Stored data entries:
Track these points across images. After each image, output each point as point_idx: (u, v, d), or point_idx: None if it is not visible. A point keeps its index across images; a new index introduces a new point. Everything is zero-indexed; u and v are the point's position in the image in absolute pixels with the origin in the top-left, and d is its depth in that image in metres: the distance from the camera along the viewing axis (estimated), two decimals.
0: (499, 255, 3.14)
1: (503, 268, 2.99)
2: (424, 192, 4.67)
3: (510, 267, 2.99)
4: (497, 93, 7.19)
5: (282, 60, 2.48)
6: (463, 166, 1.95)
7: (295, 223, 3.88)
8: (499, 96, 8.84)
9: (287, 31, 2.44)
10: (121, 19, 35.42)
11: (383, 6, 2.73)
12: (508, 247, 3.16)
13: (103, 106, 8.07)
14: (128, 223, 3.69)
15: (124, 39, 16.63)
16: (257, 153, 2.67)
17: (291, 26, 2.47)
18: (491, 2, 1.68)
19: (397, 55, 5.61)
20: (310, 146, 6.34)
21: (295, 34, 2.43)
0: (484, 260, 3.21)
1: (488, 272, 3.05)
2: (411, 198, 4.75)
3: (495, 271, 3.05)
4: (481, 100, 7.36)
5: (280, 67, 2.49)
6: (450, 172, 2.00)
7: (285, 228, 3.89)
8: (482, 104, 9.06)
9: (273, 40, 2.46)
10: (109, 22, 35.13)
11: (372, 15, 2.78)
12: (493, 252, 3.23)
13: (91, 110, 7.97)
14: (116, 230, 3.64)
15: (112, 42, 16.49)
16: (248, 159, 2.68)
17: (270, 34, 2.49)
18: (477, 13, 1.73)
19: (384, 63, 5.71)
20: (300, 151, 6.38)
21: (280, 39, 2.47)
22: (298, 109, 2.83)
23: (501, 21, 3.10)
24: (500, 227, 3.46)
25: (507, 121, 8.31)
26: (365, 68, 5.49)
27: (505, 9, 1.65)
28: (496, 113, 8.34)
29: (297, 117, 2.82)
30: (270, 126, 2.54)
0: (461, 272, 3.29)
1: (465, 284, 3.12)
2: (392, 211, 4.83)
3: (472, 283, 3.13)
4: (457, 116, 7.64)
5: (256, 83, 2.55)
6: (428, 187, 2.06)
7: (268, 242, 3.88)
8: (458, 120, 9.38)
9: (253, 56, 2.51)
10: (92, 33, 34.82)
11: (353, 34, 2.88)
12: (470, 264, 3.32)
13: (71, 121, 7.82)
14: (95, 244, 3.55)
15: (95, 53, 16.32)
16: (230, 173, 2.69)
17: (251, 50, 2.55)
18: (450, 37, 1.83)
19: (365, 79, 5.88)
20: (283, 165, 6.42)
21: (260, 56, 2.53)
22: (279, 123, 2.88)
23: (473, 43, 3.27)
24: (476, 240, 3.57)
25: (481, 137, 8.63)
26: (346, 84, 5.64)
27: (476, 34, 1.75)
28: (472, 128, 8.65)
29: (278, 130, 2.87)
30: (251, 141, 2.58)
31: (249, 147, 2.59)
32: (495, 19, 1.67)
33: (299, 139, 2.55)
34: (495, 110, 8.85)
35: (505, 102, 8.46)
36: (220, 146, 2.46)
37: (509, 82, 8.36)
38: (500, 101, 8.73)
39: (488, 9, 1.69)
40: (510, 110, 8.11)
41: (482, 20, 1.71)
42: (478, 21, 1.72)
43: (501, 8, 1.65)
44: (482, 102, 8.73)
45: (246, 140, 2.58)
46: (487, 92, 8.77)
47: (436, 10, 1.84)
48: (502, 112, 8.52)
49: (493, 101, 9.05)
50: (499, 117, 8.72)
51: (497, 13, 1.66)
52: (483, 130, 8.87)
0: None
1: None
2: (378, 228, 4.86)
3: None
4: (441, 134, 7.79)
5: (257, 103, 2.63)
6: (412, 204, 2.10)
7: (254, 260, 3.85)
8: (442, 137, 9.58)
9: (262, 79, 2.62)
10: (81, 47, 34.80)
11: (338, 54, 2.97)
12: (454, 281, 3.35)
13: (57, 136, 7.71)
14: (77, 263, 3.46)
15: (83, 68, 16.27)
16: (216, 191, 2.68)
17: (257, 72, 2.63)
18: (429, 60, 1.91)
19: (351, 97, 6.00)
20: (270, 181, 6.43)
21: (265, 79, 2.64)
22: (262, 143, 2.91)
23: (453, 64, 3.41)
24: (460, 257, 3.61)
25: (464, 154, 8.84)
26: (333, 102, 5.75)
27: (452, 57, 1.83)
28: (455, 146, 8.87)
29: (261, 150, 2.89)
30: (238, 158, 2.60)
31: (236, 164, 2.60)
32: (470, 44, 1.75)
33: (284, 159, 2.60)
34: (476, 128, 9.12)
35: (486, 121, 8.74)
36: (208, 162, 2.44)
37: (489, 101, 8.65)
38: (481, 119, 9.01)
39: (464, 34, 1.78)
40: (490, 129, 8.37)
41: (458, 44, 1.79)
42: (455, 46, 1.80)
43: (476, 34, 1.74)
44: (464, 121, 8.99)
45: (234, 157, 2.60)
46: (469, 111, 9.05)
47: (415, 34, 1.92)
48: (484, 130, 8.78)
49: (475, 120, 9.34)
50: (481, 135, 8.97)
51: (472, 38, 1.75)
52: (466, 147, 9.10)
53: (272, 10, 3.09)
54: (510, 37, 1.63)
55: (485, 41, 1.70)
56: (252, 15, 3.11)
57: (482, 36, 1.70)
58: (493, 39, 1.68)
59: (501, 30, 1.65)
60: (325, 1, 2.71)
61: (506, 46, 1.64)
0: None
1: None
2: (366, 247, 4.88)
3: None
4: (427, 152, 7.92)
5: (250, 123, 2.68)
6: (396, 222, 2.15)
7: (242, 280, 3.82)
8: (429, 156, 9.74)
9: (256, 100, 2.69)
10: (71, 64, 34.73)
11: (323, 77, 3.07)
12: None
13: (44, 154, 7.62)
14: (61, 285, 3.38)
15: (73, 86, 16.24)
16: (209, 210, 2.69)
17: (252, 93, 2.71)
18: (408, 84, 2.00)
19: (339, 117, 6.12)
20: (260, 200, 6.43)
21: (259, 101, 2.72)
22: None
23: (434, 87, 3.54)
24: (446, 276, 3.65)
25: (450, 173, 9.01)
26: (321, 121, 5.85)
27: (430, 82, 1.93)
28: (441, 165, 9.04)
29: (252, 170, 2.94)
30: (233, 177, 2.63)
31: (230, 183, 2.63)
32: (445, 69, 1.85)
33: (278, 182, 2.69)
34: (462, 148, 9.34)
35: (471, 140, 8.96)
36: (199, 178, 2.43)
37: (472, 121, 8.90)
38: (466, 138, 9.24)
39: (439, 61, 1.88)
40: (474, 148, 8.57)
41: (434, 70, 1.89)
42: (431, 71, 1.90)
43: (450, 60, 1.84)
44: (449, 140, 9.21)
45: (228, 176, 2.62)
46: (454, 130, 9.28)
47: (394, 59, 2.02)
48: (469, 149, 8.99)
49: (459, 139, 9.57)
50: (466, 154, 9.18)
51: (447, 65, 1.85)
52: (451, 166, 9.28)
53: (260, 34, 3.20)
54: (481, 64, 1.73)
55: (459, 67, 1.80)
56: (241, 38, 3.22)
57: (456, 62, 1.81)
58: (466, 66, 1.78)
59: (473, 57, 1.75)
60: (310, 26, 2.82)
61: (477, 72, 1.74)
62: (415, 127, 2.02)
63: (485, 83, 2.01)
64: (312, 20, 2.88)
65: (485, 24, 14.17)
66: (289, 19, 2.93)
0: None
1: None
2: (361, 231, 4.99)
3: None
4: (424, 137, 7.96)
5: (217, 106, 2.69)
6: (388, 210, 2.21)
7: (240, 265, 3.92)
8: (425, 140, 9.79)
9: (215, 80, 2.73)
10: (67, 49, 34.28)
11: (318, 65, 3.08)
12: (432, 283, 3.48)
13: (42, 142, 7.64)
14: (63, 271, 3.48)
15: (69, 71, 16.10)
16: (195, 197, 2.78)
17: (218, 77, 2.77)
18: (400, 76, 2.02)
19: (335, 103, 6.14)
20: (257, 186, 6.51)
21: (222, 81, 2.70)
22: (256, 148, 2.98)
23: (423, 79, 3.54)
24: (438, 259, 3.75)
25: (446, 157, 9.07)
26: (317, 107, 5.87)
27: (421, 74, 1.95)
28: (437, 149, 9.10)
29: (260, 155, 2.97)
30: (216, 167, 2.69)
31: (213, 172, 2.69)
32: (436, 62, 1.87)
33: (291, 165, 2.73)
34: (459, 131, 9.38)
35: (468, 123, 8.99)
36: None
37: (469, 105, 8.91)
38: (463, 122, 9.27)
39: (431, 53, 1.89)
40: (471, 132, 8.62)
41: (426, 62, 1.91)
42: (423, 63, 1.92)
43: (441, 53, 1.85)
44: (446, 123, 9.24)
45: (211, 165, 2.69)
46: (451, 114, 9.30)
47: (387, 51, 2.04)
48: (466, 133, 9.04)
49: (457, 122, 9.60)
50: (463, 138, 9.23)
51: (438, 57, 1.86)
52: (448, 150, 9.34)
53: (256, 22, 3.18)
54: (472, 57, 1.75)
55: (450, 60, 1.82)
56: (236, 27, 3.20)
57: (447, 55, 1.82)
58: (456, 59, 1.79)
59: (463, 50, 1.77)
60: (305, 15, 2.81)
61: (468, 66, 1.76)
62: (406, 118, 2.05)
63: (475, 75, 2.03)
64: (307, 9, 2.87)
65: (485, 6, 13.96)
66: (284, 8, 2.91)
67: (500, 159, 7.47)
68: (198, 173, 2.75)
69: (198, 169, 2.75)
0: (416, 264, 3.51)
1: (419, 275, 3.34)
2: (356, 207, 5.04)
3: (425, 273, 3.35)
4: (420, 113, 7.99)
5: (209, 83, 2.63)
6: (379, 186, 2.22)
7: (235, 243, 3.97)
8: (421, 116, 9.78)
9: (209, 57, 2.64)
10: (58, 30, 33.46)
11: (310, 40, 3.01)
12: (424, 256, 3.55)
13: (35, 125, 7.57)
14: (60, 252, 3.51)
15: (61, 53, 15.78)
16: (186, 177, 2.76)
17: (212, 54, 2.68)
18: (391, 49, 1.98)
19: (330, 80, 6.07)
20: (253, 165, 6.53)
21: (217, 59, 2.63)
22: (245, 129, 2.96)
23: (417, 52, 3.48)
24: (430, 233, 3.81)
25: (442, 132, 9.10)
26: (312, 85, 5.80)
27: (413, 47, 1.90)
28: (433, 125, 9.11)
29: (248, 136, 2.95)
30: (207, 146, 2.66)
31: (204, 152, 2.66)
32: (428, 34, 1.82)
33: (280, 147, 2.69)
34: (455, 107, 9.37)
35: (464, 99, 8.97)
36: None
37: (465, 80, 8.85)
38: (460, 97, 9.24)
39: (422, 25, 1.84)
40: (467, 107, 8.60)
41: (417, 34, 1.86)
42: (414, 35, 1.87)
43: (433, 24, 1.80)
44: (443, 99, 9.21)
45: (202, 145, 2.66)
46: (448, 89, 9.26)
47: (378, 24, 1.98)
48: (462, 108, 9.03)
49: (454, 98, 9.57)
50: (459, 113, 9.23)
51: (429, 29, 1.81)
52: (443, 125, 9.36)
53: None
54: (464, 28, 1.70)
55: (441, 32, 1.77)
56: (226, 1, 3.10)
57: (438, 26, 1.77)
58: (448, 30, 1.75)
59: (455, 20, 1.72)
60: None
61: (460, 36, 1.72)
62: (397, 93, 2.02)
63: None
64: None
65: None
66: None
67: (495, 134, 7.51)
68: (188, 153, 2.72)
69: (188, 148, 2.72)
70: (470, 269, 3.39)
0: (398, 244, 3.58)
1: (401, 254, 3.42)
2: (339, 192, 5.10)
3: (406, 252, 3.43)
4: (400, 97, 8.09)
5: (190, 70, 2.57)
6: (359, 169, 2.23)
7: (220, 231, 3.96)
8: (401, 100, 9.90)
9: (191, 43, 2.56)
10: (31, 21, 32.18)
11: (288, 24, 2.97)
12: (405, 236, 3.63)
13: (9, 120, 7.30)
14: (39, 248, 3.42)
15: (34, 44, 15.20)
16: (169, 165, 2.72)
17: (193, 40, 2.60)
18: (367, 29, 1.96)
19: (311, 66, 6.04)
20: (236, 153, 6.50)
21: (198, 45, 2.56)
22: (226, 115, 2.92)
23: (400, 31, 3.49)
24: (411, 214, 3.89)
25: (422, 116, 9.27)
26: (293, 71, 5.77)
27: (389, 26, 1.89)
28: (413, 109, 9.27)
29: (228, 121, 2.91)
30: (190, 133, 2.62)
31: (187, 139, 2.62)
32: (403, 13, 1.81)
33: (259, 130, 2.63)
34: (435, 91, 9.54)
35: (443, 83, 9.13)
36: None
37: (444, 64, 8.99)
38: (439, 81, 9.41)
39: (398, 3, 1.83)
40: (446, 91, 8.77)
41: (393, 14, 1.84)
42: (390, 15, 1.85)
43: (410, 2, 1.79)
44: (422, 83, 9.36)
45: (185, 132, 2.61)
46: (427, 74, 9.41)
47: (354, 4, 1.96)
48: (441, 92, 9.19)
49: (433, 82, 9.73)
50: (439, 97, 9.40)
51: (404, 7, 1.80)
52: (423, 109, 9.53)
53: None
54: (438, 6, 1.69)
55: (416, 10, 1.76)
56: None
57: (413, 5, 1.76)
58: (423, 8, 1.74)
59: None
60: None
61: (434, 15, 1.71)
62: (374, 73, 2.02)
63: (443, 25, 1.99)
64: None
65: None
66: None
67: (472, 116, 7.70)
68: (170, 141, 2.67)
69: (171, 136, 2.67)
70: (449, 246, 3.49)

* _Work instructions_
Retype only this portion of the data above: the line containing "4: (457, 116, 7.64)", the line containing "37: (509, 82, 8.36)", and all lines between them, exactly.

* _Result_
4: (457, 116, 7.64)
5: (256, 83, 2.55)
6: (428, 187, 2.06)
7: (268, 242, 3.88)
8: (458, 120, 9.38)
9: (253, 56, 2.51)
10: (92, 33, 34.82)
11: (353, 34, 2.88)
12: (470, 264, 3.32)
13: (71, 121, 7.82)
14: (95, 244, 3.55)
15: (95, 53, 16.32)
16: (230, 173, 2.69)
17: (251, 50, 2.55)
18: (450, 37, 1.83)
19: (365, 79, 5.88)
20: (283, 165, 6.42)
21: (260, 56, 2.53)
22: (279, 123, 2.88)
23: (473, 43, 3.27)
24: (476, 240, 3.57)
25: (481, 137, 8.63)
26: (346, 84, 5.64)
27: (476, 34, 1.75)
28: (472, 128, 8.65)
29: (278, 130, 2.87)
30: (251, 141, 2.58)
31: (249, 147, 2.59)
32: (495, 19, 1.67)
33: (299, 139, 2.55)
34: (495, 110, 8.85)
35: (505, 102, 8.46)
36: (220, 146, 2.46)
37: (509, 82, 8.36)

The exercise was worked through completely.